• [本文の抜粋]
●こんなお話
雪に閉ざされたホテルで管理人をすることになった作家さんがどんどんおかしくなって家族に飢餓を加えようとする話。
●感想
何と言っても移動撮影の見事さが最初から最後まで独特の雰囲気を出していて最高でした。
冒頭、空撮で美しい牧歌的な風景から主人公の作家がホテルの管理人の面接を受けるまで、ホテルに入ってくるところから、ずっーとカメラが横移動して主人公を追いかけるところから始まり、クライマックスまで常に動いてるカメラが怖さを醸し出していたと思います。
幾何学模様の迷路を真上から撮った映像や子どもが三輪車でホテルの中を走るのを延々と追いかけたり、左右対称の模様のホテルのロビーでタイピングする主人公など。素敵な映像が盛りだくさんで凄いです。
冬は閉鎖されたホテルで家族3人で管理人をする仕事をするけど、ホテルがどこか異常な雰囲気。特に息子は昔殺された双子の少女を目撃したりして。ホテルの従業員の黒人のおじさんは息子と同じ超能力【シャイニング】の持ち主で息子さんを心配する。
主人公の作家は静かな環境で新作を書いてるけど、おそらく書けない。けど家族を養わないといけない。そのプレッシャー。書けないから、ずっと壁投げをしたりして。

• [やること]
上にある、雪に閉ざされたホテルが舞台の映画の感想文を、最後の文のあとから書き継ぐ。

• [与えられた記録]
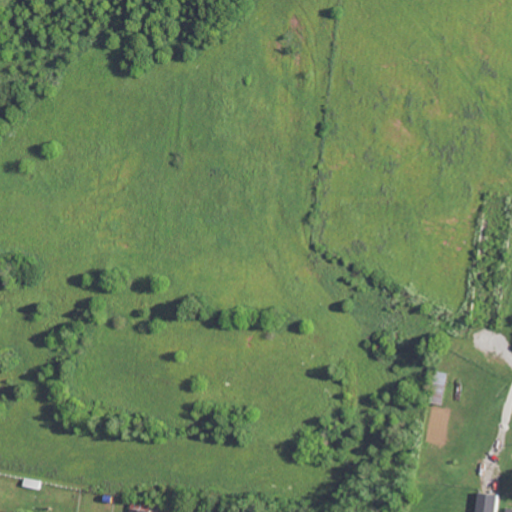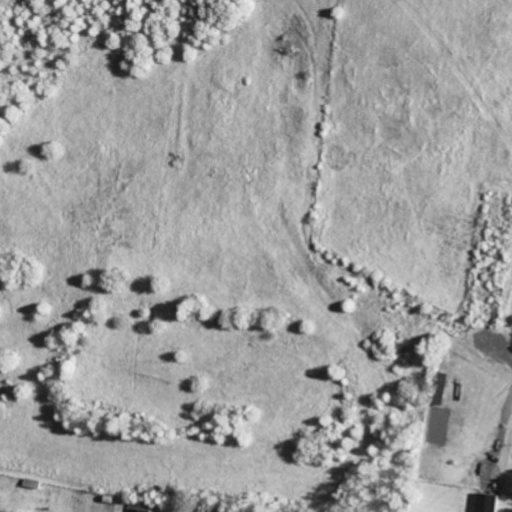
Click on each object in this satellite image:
road: (506, 424)
building: (490, 502)
building: (143, 507)
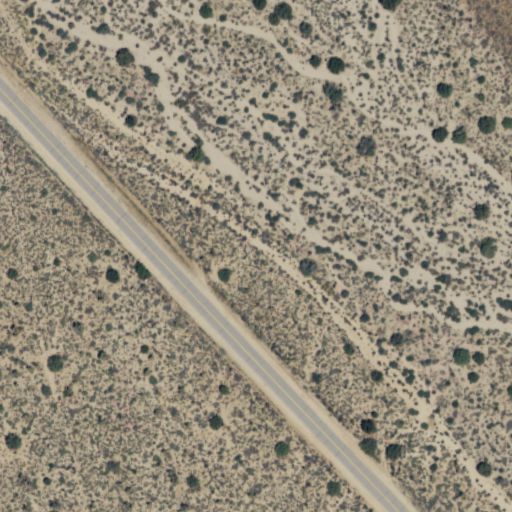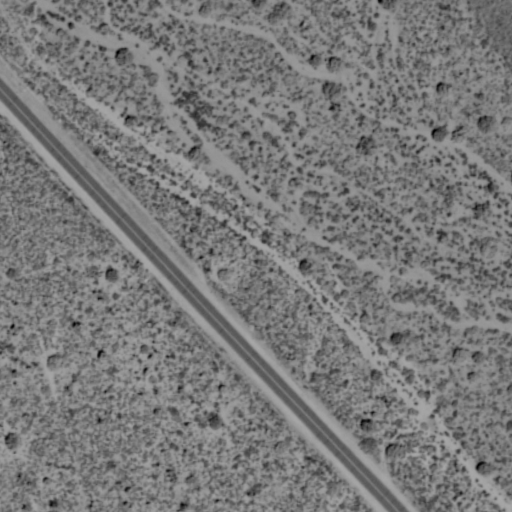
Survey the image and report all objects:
road: (199, 299)
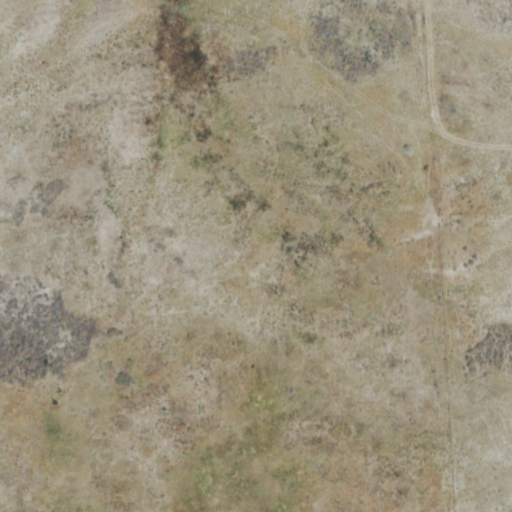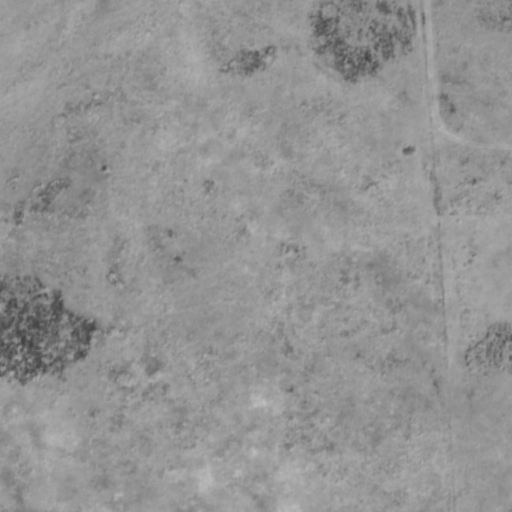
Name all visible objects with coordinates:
road: (356, 84)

• [解答例]
しだいにホテルの幽霊が見え始めておかしくなっていく。
役者さんたちも素晴らしくて、ジャック・ニコルソンさんは日常の最初から怖いという。そして奥さんのシェリー・デュヴァルさんの後半から特に息子が空想の友だちになってしまったあたりから、そして作家が何をタイピングしてたのかがわかるところで一気に爆発するリアクション。ずーっと泣いてるそのテンションが凄いです。どうやったらあんなに精神的に追い詰められた表情ができるのか。
そして息子さんも可愛いのに、「レッドラァム」の怖さったらないです。てか、息子さんそこまでわかってるんだったら。もっと直接教えてやれよと。
クライマックスは奥さんはお化け大集合になっていて物凄いことになってるし、主人公も目がイッちゃって狂気になって歩きまわってるし、音楽めちゃくちゃ怖いし出血大サービスでした。
ただ主人公の作家が異常な状態になるのが結構早くて、もう少し作家としての苦悩みたいなのに悩んでからプレッシャーに追い込まれていくという描写があってもよかったのかなとも思いました。そして心配してやってきた従業員のおじさんあっけなさすぎではなかろうかと。雪上車を運ぶためだけの役にしか見えなかったです。
とはいえ、死んでもなおホテルの写真に残りこれからもホテルにやってくる人を苦しめるであろうという未来に圧倒的映像美と主人公一家3人の熱演の120分、楽しかったです。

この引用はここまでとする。